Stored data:
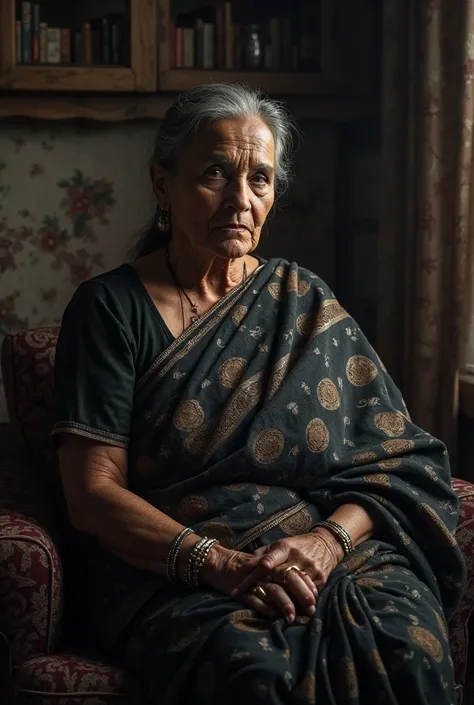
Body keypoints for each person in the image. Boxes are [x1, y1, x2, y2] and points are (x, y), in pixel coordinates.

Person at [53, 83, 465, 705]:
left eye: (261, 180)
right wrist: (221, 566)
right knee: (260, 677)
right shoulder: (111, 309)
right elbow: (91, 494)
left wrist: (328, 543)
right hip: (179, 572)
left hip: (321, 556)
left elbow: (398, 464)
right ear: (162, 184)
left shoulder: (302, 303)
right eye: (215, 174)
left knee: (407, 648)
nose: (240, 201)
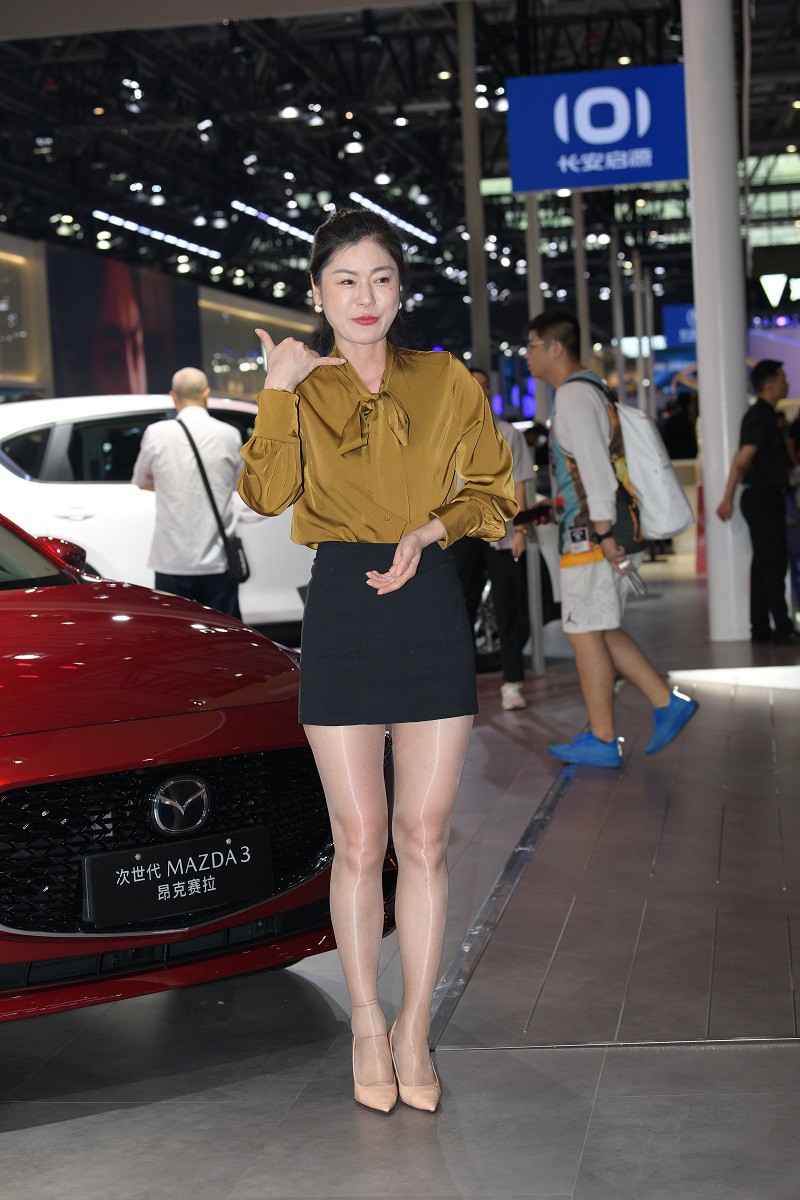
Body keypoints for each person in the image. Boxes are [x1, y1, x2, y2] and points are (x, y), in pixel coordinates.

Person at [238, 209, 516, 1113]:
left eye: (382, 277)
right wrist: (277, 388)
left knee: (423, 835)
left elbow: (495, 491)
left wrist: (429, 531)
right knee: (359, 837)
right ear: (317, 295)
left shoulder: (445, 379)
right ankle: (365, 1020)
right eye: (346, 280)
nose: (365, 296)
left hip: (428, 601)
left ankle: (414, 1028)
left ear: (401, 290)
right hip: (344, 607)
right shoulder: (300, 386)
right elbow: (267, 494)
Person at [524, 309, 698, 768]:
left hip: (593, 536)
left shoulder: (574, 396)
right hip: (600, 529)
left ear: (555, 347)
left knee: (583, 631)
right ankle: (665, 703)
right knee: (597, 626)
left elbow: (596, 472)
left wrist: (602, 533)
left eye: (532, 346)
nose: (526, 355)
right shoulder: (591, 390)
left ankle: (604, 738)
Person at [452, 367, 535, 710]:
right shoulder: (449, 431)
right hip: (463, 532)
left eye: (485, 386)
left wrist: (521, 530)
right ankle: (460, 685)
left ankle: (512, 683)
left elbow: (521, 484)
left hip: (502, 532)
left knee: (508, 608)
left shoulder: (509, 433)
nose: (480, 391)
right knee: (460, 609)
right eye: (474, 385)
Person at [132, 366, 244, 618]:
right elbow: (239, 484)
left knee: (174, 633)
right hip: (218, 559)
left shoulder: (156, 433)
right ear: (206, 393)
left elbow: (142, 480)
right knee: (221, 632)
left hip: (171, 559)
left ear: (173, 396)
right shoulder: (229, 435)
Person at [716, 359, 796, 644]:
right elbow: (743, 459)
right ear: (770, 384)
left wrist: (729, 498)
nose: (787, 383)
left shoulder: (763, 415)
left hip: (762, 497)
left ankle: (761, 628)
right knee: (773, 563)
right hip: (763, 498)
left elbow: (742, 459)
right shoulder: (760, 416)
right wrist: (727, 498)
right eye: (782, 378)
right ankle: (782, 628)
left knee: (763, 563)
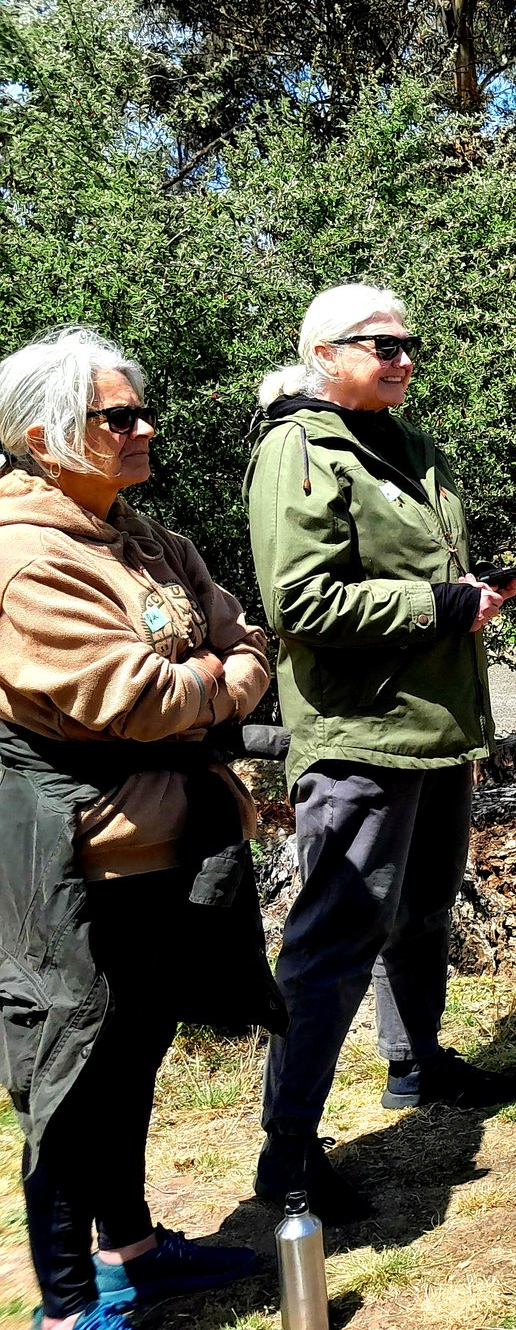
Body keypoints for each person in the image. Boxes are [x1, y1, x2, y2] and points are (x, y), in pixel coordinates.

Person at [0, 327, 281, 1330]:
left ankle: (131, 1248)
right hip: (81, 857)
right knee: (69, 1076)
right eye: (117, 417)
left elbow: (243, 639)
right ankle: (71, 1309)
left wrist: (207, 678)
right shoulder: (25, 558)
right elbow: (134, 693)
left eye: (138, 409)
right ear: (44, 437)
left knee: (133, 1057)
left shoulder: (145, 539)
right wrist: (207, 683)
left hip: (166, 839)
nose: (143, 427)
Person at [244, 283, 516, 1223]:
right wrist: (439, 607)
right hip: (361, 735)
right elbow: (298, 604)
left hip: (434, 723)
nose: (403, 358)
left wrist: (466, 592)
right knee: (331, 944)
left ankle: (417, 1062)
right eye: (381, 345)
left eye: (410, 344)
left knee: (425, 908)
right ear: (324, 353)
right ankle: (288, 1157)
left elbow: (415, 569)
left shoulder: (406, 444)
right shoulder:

- _PROBLEM_:
The range runs from the line above containing "nose: (480, 391)" to the line containing "right knee: (221, 632)", inclusive. Restate those lines word for word and no others.

- _ANSWER TO THIS PROBLEM_:
nose: (480, 391)
right knee: (460, 609)
right eye: (474, 385)
Person at [132, 366, 244, 618]:
right elbow: (239, 484)
left knee: (174, 633)
right hip: (218, 559)
left shoulder: (156, 433)
right ear: (206, 393)
left elbow: (142, 480)
right knee: (221, 632)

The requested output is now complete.